Hari pertama sahur dengan suami adalah hal yang sama sekali tidak pernah dia pikirkan. Secepat itu statusnya berubah. Semua itu tentu karena Allah rida. Karena tanpa ada rida dari-Nya maka apa yang saat ini terjadi padanya tidak akan pernah ada.

Semalam dia sama sekali tak bisa memejamkan mata. Wafi seperti sangat memahami kegelisahan istrinya. Maka malam tadi dia memberi ruang bagi sang istri untuk benar-benar bisa memahami dan menyesuaikan diri sebelum melakukan apa yang sudah menjadi hal dan kewajiban sebagai suami istri.

Semalam dia dan Wafi memang tidur satu ranjang, tetapi masing-masing terlelap setelah berdialog tentang apa pun yang ingin didiskusikan.

Karenina menyuguhkan dadar telur dan tumis kacang serta tempe goreng di meja makan. Tidak istimewa, tetapi terasa bermakna karena Wafi menemaninya menyediakan menu sahur hari itu.

"Memasak itu mudah, kan?" Wafi menatapnya sembari
tersenyum.

"Iya, Mas, tapi kalau memasak yang lainnya mungkin saya harus banyak belajar," jawabnya.

Mereka berdua lalu menikmati malam sahur hari itu. Rasa nyaman itu hadir di hati Karenina, rasa lebih tenang dan merasa terlindungi demikian terasa.

"Hari ini kamu di rumah aja ya. Paling nggak sampai satu pekan ke depan. Aku juga nggak ke mana-mana. Paling ngajar terus pulang ke sini." Pria itu mendorong piringnya yang sudah kosong.

Mengangguk Karenina kembali menuangkan air putih ke gelas Wafi.

"Nanti kamu nggak usah masak, kita beli aja di luar."

"Kenapa, Mas? Saya rencana mau memasak buat Mas Wafi."

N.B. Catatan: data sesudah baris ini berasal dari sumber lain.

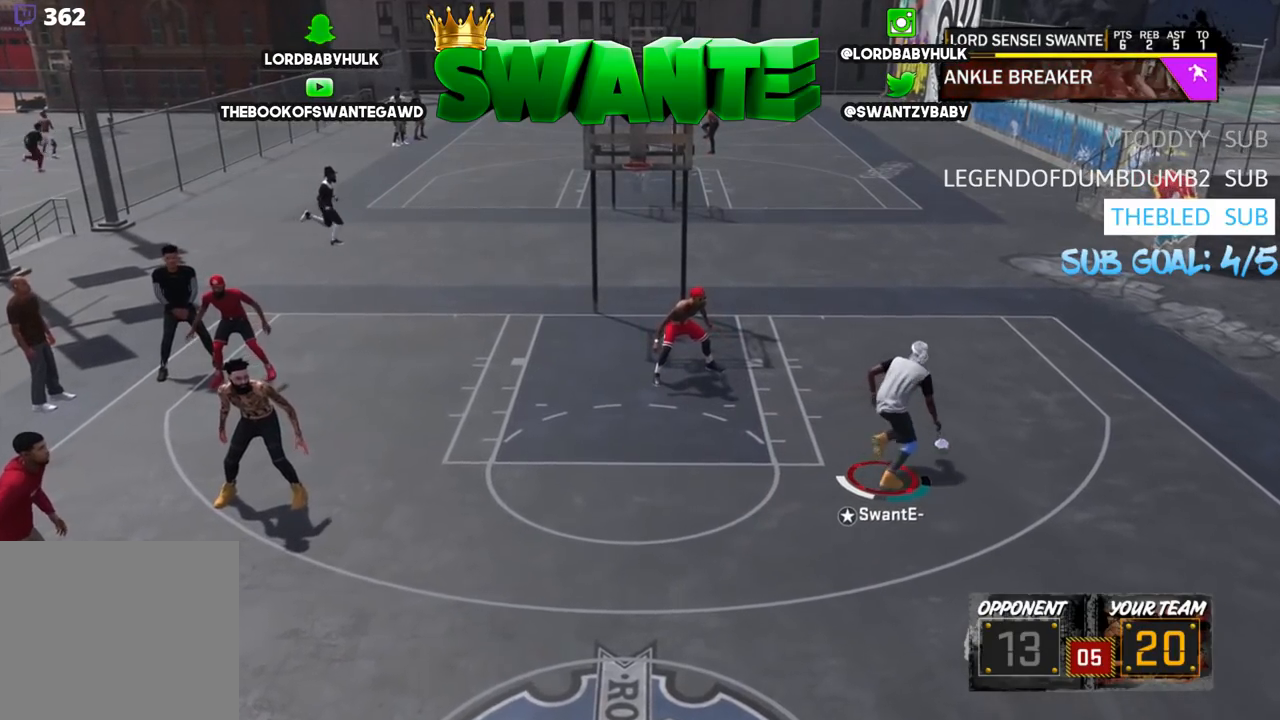
{"buttons": ["SQUARE", "R2", "L3"], "left_stick": "up-right", "right_stick": "center", "events": [[100, "left_stick", "up-right"]]}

Tersenyum lebar, Wafi menggeleng.

"Biasanya kalau pengantin baru pada umumnya, kan ada bulan madu, tuh. Nah, karena kamu menikah bukan dengan pria bujangan dan punya banyak kesibukan, jadi bulan madunya ditunda ya. Maka anggap saja satu pekan meliburkan diri tidak ke mana-mana adalah bukan madu yang sementara ini bisa kuberikan padamu," paparnya dengan mata yang tak henti memindai sang istri.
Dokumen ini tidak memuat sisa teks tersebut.